Mitochondria possess their own genome, which being a circular DNA molecule and with nonmethylated CpG motifs resembles bacterial DNA67. Therefore, it is agreeable that CpG of mtDNA activates neutrophils via CpG/TLR9 interaction55. In our experiment, induction of RIBE by ELV containing ND1 or ND5 in HDFn (Fig. 6) and mND1 or mND5 in m5S cells were observed (Fig. 7). According to Lie et al., CpG methylation in mtDNA is a rare event at most DNA regions68, suggesting that nonmethylated CpG motifs of ND1, ND5, mND1, and mND5 in ELV could induce inflammatory response. Additionally, it is notable that RIBE (elevated level of DNA double-stranded breaks) elicited by extracellular genomic DNA from irradiated cells was reduced after inhibition of TLR969, suggesting that innate immune response mediated by TLR9 contributes to the induction of retinoic acid-inducible gene-I (RIGI).

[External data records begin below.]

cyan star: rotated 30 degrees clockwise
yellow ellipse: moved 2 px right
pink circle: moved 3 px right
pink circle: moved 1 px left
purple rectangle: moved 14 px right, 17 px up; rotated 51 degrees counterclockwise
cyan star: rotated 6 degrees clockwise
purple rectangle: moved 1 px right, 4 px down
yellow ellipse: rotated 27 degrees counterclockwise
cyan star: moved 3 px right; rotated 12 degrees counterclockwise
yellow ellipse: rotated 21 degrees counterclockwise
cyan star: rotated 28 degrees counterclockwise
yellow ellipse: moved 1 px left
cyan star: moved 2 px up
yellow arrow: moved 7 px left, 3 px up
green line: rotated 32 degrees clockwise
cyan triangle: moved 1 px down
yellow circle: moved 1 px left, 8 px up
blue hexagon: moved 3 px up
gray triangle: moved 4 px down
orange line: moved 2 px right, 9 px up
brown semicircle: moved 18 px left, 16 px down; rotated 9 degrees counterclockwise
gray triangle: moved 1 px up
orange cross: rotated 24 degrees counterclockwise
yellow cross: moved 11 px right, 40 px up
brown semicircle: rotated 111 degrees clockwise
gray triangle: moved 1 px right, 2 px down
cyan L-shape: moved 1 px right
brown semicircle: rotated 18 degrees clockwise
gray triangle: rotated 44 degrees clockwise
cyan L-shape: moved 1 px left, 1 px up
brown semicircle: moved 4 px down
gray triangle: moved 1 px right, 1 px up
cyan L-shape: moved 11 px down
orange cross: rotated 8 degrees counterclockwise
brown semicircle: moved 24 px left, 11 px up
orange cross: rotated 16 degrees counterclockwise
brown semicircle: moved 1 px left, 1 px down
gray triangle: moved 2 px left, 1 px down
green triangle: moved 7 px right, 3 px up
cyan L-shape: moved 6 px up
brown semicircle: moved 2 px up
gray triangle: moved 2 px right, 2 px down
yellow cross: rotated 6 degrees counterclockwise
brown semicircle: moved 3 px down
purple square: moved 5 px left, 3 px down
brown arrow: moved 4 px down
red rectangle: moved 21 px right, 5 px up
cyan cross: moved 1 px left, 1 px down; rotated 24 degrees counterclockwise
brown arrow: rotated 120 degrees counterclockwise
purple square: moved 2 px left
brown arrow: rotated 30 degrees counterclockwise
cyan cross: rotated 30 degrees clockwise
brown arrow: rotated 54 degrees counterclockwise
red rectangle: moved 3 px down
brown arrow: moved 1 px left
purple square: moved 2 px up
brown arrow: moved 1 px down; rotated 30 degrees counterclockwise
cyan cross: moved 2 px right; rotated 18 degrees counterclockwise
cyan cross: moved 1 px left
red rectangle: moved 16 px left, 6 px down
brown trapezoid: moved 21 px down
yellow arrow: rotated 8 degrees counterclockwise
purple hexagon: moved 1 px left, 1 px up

Several studies have revealed that mitochondria depleted cells (Rho0 cells) do not produce RIBE signals47,48,70 and our data also suggests that ICCM ELV from Rho0 cells could not induce DNA damage in treated cells (Fig. 4). These studies focused on the ROS or reactive nitrogen species produced by functional mitochondria47,48,70. In our experiments, ELV from Rho0 cells showed no induction of DNA damage in treated cells (Fig. 4G), and ELV from Rho0 cells contained small amount of ND1 and ND5 (Fig. 5), which could be the reason for the absence of RIBE signals. Taken together, these results demonstrated the residual effect of DNA damage induction of DNase treated ICCM ELV (Fig. 3B). These lines of evidences suggest that ROS or other factors also mediate the RIBE signals, as observed in our experiments.

In summary, present study suggests that RIBE may be partially mediated by mtDNA in ELV.